Collected data:
----------

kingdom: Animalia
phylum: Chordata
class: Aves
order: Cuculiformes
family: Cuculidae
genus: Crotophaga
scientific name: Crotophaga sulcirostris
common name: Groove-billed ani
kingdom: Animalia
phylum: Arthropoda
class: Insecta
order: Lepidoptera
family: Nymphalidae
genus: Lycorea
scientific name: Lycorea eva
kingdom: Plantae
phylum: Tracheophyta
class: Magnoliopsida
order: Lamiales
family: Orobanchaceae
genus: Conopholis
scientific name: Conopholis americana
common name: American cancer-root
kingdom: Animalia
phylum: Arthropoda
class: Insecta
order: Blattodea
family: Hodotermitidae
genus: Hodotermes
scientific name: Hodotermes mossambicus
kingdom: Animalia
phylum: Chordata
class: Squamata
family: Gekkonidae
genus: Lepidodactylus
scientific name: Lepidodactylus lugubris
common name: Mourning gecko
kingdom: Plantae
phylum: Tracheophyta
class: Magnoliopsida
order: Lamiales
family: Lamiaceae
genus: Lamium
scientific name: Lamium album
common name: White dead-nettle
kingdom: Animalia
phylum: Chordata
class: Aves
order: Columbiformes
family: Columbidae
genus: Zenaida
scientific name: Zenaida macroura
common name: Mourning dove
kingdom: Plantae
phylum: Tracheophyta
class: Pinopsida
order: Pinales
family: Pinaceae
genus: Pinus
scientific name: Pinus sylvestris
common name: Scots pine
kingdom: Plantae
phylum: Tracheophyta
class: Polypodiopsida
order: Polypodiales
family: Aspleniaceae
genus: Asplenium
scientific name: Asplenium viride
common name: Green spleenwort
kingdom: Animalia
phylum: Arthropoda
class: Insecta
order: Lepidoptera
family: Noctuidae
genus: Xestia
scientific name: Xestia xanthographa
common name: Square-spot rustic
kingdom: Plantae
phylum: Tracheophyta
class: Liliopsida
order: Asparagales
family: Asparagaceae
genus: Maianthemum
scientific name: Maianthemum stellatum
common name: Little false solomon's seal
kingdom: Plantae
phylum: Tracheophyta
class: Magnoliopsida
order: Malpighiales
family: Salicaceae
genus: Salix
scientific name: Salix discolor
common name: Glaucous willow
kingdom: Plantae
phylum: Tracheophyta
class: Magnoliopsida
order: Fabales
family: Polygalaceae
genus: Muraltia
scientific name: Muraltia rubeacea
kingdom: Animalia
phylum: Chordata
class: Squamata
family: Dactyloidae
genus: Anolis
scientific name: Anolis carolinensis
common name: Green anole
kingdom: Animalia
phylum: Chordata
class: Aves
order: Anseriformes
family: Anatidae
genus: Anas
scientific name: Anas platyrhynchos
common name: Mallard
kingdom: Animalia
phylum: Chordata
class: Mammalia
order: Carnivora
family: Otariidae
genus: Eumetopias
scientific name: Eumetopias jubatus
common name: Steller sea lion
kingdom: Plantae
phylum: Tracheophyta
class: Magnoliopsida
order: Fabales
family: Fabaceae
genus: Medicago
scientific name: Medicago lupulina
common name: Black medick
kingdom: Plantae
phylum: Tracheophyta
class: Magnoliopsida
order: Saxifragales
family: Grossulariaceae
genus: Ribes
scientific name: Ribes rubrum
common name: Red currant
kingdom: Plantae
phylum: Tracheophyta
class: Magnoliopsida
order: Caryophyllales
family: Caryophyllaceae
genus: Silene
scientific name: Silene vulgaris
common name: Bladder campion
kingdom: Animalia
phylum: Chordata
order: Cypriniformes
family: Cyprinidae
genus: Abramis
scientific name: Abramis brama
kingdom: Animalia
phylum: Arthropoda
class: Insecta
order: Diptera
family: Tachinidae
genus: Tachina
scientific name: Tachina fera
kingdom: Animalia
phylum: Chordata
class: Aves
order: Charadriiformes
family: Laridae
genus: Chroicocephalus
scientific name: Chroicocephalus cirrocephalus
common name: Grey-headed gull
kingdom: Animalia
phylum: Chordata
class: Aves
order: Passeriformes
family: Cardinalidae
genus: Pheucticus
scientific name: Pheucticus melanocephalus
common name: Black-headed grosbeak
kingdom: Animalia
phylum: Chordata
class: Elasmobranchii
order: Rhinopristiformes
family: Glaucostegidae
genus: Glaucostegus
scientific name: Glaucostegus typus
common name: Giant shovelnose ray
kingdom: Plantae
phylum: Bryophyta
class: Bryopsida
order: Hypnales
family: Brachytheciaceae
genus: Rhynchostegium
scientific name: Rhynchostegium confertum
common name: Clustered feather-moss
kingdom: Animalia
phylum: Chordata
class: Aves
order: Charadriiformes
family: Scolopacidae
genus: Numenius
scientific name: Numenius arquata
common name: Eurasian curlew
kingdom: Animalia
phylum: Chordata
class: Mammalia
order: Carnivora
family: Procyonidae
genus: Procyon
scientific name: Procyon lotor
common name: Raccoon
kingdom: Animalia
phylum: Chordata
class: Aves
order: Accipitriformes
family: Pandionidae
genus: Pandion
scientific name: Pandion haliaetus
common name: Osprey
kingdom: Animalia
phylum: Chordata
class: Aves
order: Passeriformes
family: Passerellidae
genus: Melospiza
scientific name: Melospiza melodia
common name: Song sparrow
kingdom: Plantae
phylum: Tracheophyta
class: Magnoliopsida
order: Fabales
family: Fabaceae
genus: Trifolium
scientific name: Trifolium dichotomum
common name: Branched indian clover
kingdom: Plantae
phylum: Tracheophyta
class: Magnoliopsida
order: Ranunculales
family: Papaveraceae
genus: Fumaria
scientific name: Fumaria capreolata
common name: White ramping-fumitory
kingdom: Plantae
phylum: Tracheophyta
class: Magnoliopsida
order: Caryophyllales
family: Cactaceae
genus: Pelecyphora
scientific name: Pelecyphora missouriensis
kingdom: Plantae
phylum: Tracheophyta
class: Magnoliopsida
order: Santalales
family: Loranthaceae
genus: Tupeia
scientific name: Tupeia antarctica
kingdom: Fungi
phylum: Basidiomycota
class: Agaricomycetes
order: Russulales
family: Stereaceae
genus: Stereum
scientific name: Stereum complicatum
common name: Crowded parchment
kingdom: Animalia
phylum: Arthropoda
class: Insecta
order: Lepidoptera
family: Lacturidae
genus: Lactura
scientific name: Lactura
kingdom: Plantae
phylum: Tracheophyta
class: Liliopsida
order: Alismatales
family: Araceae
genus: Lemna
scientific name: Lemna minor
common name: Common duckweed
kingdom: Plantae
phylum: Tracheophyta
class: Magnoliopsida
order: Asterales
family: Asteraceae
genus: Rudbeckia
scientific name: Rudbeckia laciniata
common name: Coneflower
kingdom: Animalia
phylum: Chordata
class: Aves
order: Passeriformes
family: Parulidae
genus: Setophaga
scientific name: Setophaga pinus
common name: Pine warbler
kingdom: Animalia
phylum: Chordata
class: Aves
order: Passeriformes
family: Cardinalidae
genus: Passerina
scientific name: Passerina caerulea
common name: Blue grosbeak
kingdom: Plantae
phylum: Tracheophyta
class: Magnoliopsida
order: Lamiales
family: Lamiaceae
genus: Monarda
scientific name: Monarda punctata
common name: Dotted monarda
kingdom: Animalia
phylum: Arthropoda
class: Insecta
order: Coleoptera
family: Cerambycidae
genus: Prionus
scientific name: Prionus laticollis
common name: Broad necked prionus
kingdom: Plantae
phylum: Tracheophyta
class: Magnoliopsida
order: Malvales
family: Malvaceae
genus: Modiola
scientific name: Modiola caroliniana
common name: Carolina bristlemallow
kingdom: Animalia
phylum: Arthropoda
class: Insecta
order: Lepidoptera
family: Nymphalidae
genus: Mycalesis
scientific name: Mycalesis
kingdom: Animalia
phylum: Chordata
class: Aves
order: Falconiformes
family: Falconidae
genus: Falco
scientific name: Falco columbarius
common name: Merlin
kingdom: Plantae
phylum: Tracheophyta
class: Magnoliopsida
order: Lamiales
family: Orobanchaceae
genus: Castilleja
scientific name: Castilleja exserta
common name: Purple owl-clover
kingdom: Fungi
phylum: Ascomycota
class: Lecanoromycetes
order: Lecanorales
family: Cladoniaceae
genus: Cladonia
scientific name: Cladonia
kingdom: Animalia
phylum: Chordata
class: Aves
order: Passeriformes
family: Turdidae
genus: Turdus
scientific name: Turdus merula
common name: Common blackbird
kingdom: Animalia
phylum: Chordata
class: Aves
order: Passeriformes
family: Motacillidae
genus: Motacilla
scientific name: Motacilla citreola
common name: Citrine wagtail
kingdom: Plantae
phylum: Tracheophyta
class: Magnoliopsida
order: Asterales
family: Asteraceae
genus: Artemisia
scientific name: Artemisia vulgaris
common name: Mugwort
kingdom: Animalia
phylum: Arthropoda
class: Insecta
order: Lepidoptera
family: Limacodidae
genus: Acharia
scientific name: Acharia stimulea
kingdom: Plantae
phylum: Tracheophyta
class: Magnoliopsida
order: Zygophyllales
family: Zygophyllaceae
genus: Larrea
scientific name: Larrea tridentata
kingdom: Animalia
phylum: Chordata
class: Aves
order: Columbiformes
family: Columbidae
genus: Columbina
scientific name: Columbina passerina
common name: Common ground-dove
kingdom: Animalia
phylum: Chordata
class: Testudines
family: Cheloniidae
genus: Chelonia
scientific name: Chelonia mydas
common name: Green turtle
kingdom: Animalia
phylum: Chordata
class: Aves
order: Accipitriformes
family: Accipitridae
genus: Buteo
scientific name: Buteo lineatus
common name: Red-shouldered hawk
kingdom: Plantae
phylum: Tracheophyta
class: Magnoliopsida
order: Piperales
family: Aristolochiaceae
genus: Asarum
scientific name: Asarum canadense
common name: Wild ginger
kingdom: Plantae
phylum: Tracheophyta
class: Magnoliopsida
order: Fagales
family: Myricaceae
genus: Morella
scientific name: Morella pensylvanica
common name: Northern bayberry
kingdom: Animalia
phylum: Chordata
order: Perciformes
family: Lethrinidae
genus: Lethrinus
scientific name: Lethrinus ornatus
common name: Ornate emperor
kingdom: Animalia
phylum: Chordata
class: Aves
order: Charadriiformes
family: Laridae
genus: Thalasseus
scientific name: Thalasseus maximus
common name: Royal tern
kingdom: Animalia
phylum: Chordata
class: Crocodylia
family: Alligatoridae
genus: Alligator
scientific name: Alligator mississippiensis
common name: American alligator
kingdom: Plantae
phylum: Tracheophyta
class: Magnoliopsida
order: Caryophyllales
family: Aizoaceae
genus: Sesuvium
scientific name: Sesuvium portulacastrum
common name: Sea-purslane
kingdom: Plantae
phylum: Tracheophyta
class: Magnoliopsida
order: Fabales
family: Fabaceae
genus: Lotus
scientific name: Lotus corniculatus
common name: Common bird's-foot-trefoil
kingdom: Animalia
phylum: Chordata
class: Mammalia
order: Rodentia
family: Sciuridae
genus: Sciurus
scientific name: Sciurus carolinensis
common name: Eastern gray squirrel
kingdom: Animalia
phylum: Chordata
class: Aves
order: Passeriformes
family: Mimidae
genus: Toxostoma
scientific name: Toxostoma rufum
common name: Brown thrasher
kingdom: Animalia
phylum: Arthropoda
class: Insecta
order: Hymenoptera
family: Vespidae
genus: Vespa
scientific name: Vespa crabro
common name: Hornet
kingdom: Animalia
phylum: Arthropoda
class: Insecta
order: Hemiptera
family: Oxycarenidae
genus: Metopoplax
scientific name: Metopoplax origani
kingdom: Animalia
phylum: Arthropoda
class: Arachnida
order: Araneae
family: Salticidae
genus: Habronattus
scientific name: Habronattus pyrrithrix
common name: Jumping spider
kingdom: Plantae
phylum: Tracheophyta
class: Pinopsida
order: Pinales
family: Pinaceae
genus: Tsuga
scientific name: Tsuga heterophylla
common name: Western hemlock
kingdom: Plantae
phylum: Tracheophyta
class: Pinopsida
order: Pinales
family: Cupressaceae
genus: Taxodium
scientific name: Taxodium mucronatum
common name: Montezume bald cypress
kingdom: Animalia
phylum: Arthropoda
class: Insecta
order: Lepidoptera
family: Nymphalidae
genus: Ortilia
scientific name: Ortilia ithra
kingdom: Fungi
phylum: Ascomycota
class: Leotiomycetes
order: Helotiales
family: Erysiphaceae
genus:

----------

> What the exercise asks
Turn the stretch of the listing from the line containing "scientific name: Cladonia" through the line containing "scientific name: Asarum canadense", both included, into a numbered list. Omit any blank lines.

> Full response
1. scientific name: Cladonia
2. kingdom: Animalia
3. phylum: Chordata
4. class: Aves
5. order: Passeriformes
6. family: Turdidae
7. genus: Turdus
8. scientific name: Turdus merula
9. common name: Common blackbird
10. kingdom: Animalia
11. phylum: Chordata
12. class: Aves
13. order: Passeriformes
14. family: Motacillidae
15. genus: Motacilla
16. scientific name: Motacilla citreola
17. common name: Citrine wagtail
18. kingdom: Plantae
19. phylum: Tracheophyta
20. class: Magnoliopsida
21. order: Asterales
22. family: Asteraceae
23. genus: Artemisia
24. scientific name: Artemisia vulgaris
25. common name: Mugwort
26. kingdom: Animalia
27. phylum: Arthropoda
28. class: Insecta
29. order: Lepidoptera
30. family: Limacodidae
31. genus: Acharia
32. scientific name: Acharia stimulea
33. kingdom: Plantae
34. phylum: Tracheophyta
35. class: Magnoliopsida
36. order: Zygophyllales
37. family: Zygophyllaceae
38. genus: Larrea
39. scientific name: Larrea tridentata
40. kingdom: Animalia
41. phylum: Chordata
42. class: Aves
43. order: Columbiformes
44. family: Columbidae
45. genus: Columbina
46. scientific name: Columbina passerina
47. common name: Common ground-dove
48. kingdom: Animalia
49. phylum: Chordata
50. class: Testudines
51. family: Cheloniidae
52. genus: Chelonia
53. scientific name: Chelonia mydas
54. common name: Green turtle
55. kingdom: Animalia
56. phylum: Chordata
57. class: Aves
58. order: Accipitriformes
59. family: Accipitridae
60. genus: Buteo
61. scientific name: Buteo lineatus
62. common name: Red-shouldered hawk
63. kingdom: Plantae
64. phylum: Tracheophyta
65. class: Magnoliopsida
66. order: Piperales
67. family: Aristolochiaceae
68. genus: Asarum
69. scientific name: Asarum canadense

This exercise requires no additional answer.